Em seu mensagemA CAF disse que a conduta do Senegal na partida se enquadrava nos artigos 82 e 84 do regulamento da competição e decidiu que a seleção havia perdido a final.
A decisão reescreve o resultado da final de janeiro em Rabat, onde o Senegal venceu inicialmente o Marrocos após uma final caótica no tempo normal. Com o placar ainda em 0 a 0, os jogadores do Senegal deixaram o campo em protesto depois que o árbitro concedeu o tempo de acréscimo ao Marrocos após uma revisão do VAR.
Depois de um longo atraso, o jogo foi retomado, Brahim Diaz perdeu o pênalti e Pape Gueye marcou o gol da vitória na prorrogação.
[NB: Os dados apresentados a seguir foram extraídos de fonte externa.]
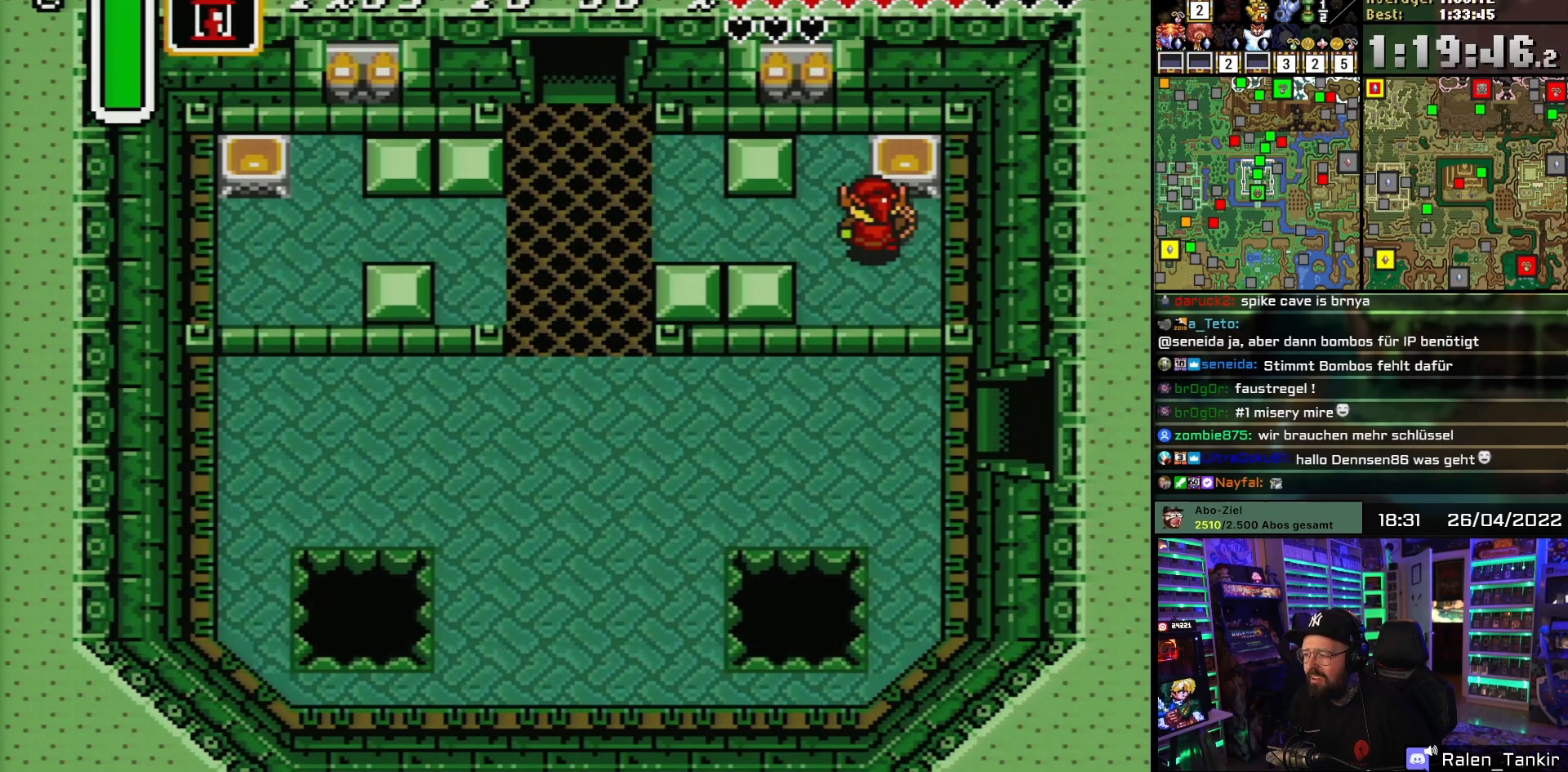
{"buttons": ["DPAD_LEFT"], "events": []}
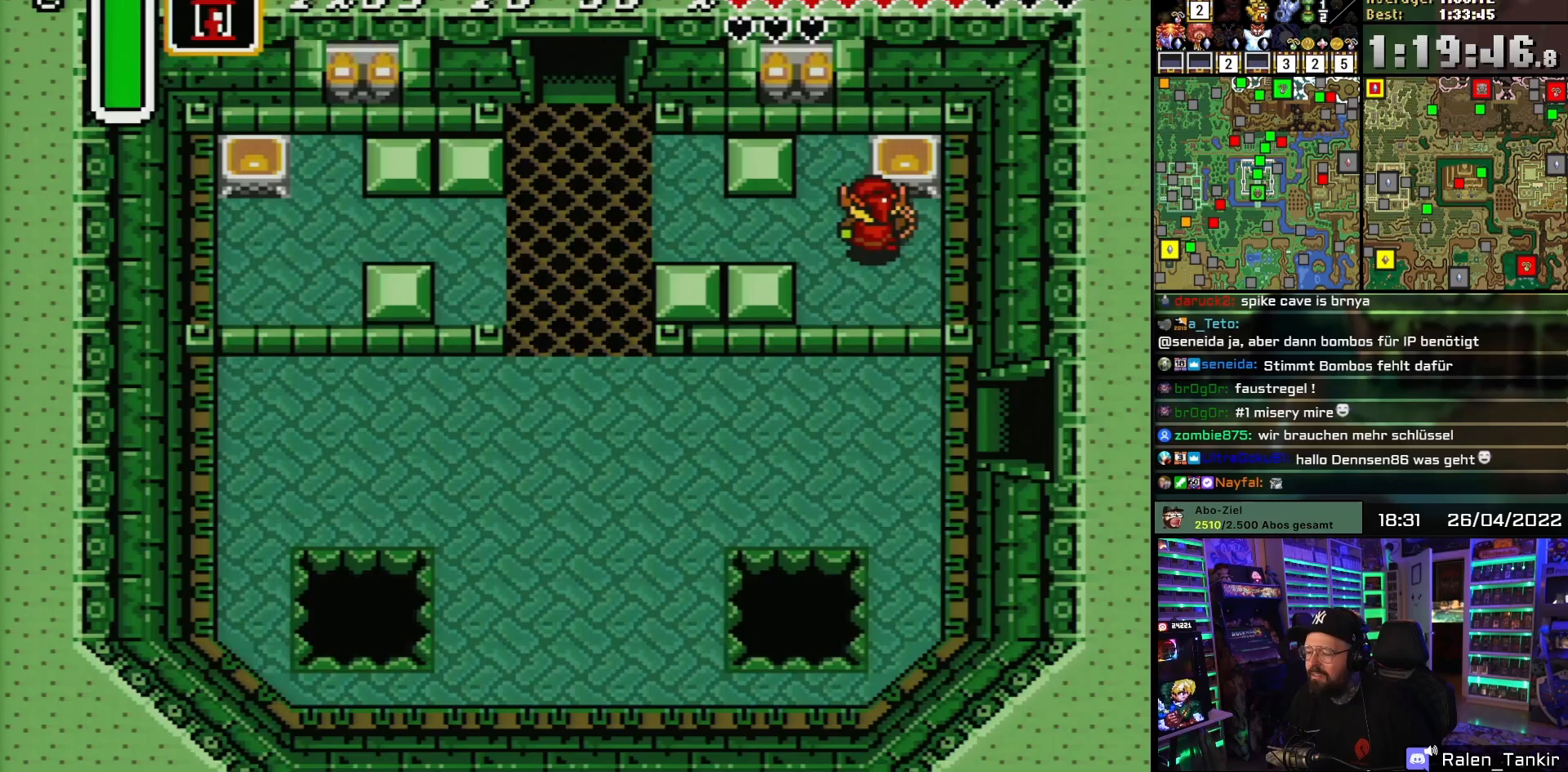
{"buttons": [], "events": [[183, "DPAD_LEFT", "up"]]}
A CAF disse que o apelo do Marrocos era admissível e o acolheu integralmente na questão central do resultado da final da AFCON. O painel de apelações também rejeitou a decisão anterior da CAF pelo painel disciplinar, concluindo que o Senegal, através da conduta da sua equipa, violou o Artigo 82 antes de aplicar o Artigo 84 para atribuir a Marrocos um resultado de 3-0.
O veredicto também abordou diversas questões disciplinares ligadas à final. A CAF acatou parcialmente o apelo do Marrocos em relação a Ismael Saibari, confirmando a má conduta, mas reduzindo sua punição para uma suspensão de dois jogos, com uma partida suspensa, e anulando uma multa de US$ 100.000.
O conselho também reduziu a multa do Marrocos pelo incidente com os gandulas para US$ 50 mil, estabeleceu uma multa separada de US$ 100 mil por interferência na área de revisão do VAR e reduziu a multa pelo incidente com o ponteiro laser para US$ 10 mil.
A reversão encerra uma das finais mais extraordinárias da história da AFCON com um final ainda mais extraordinário. O Senegal comemorou o título à noite. Dois meses depois, a CAF transferiu-o para Marrocos.